If that sounds simplistic, think back to when you started shopping at a new store or eating at a new restaurant. At the grand opening you were treated like a rich relative. Now recall when you started dating. You treated each other like royalty. You didn’t argue then about little things that bothered you. You were too busy showing each other how much you cared for each other’s pleasure and happiness. Even big problems didn’t seem insurmountable because you believed that your love could get you through anything.

The store or the restaurant that continues their royal treatment is likely to still be in business and doing well. How about the ones that took their customers for granted? It sounds like a chicken or egg problem.
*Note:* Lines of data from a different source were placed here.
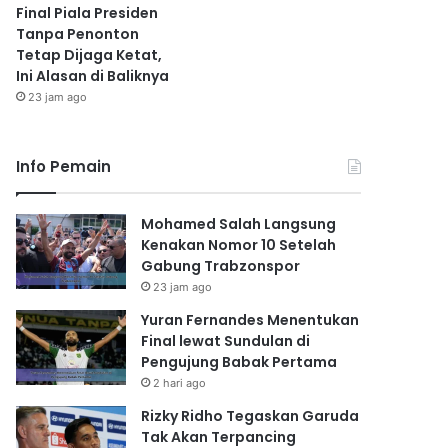
Final Piala Presiden
Tanpa Penonton
Tetap Dijaga Ketat,
Ini Alasan di Baliknya
23 jam ago
Info Pemain
Mohamed Salah Langsung
Kenakan Nomor 10 Setelah
Gabung Trabzonspor
23 jam ago
Yuran Fernandes Menentukan
Final lewat Sundulan di
Pengujung Babak Pertama
2 hari ago
Rizky Ridho Tegaskan Garuda
Tak Akan Terpancing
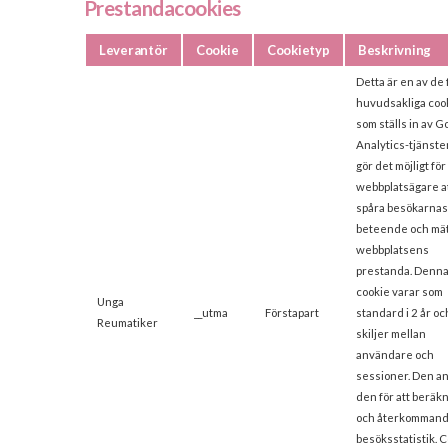
Prestandacookies
Leverantör
Cookie
Cookietyp
Beskrivning
Detta är en av de 
huvudsakliga coo
som ställs in av G
Analytics-tjänst
gör det möjligt för
webbplatsägare a
spåra besökarna
beteende och mä
webbplatsens
prestanda. Denn
cookie varar som
Unga
__utma
Förstapart
standard i 2 år oc
Reumatiker
skiljer mellan
användare och
sessioner. Den 
den för att beräk
och återkomman
besöksstatistik. 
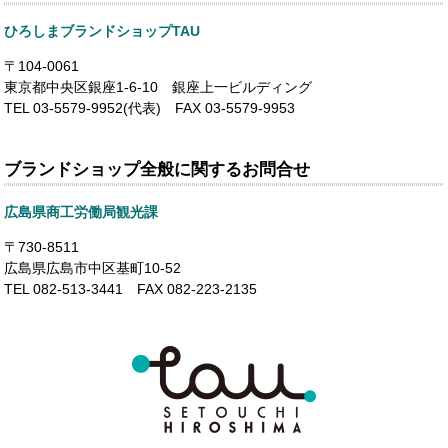
ひろしまブランドショップTAU
〒104-0061
東京都中央区銀座1-6-10 銀座上一ビルディング
TEL 03-5579-9952(代表) FAX 03-5579-9953
ブランドショップ全般に関するお問合せ
広島県商工労働局観光課
〒730-8511
広島県広島市中区基町10-52
TEL 082-513-3441 FAX 082-223-2135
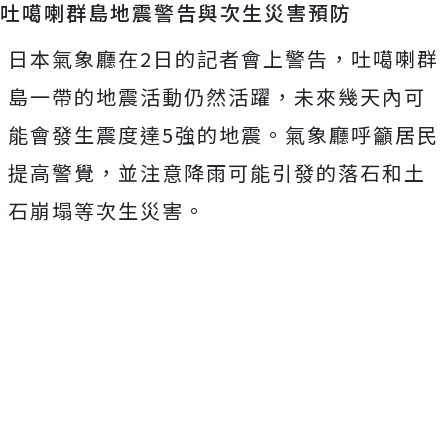
吐噶喇群島地震警告與次生災害預防
日本氣象廳在2日的記者會上警告，吐噶喇群
島一帶的地震活動仍然活躍，未來幾天內可
能會發生震度達5強的地震。氣象廳呼籲居民
提高警覺，並注意降雨可能引發的落石和土
石崩塌等次生災害。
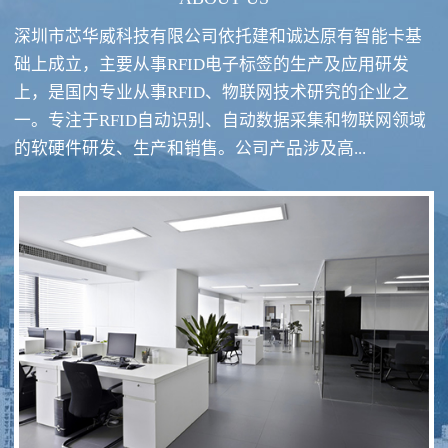
深圳市芯华威科技有限公司依托建和诚达原有智能卡基
础上成立，主要从事RFID电子标签的生产及应用研发
上，是国内专业从事RFID、物联网技术研究的企业之
一。专注于RFID自动识别、自动数据采集和物联网领域
RFID酒类防伪系统方案
RFID智慧食堂系统
的软硬件研发、生产和销售。公司产品涉及高...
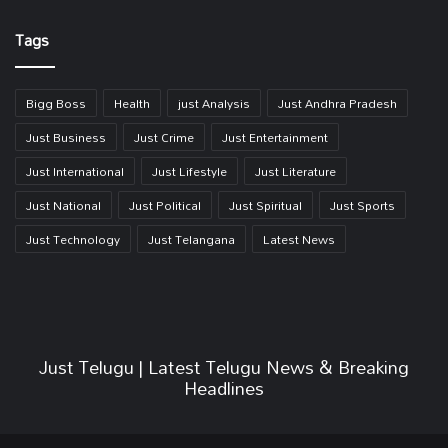
Link
Tags
Bigg Boss
Health
just Analysis
Just Andhra Pradesh
Just Business
Just Crime
Just Entertainment
Just International
Just Lifestyle
Just Literature
Just National
Just Political
Just Spiritual
Just Sports
Just Technology
Just Telangana
Latest News
Just Telugu | Latest Telugu News & Breaking
Headlines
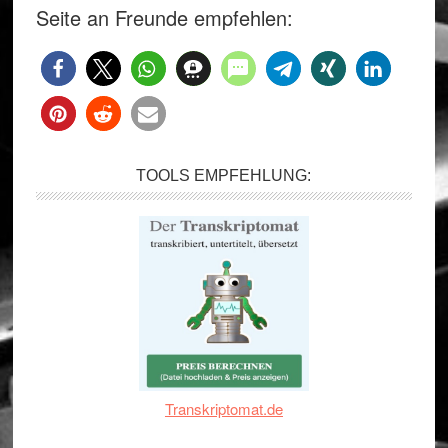
Seite an Freunde empfehlen:
TOOLS EMPFEHLUNG:
Transkriptomat.de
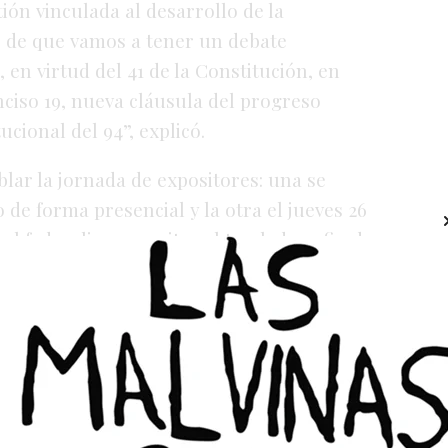
ión vinculada al desarrollo de la
, de que vamos a tener un debate
, en virtud del 41 de la Constitución, en
 inciso 19, nueva cláusula del progreso
cional del 94”, explicó.
lar la jornada de expositores: una se
 de forma presencial y la otra el jueves 26
el federalismo y evitar el traslado, a fin de
”, redondeó.
abiertas, inclusivas y federales, en el
exibilidad de extender el horario, pero se
expositores tendrán 5 minutos, para poder
podrán hacer presentaciones por escrito
 por mail:
crnaturales@ hcdn.gob.ar
.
Do we stop caring because of problems, or do problems overwhelm us because we stop caring? We believe the latter, that problems engulf us because we have already stopped caring about each other. That isolates us and makes us feel alone. Together we could endure anything. Alone, the smallest troubles can feel too much to bear. The bumps that we were able to glide over in the beginning can loom like mountains ahead when we have no one to share the load.

The “Customer Metaphor” is a tool to remind us that caring doesn’t stop after marriage.

Imagine a sign on the front door of your favorite coffee shop or restaurant that announced, “Today we don’t care about you.” A business can’t succeed by taking a day off from treating its customers well. Neither can we stay in love by telling our partners that some days they don’t matter. Marriages fail because caring fails. By demonstrating “care” everyday we build a powerfully sticky bond, that embraces us, binds us together to face whatever problems come our way.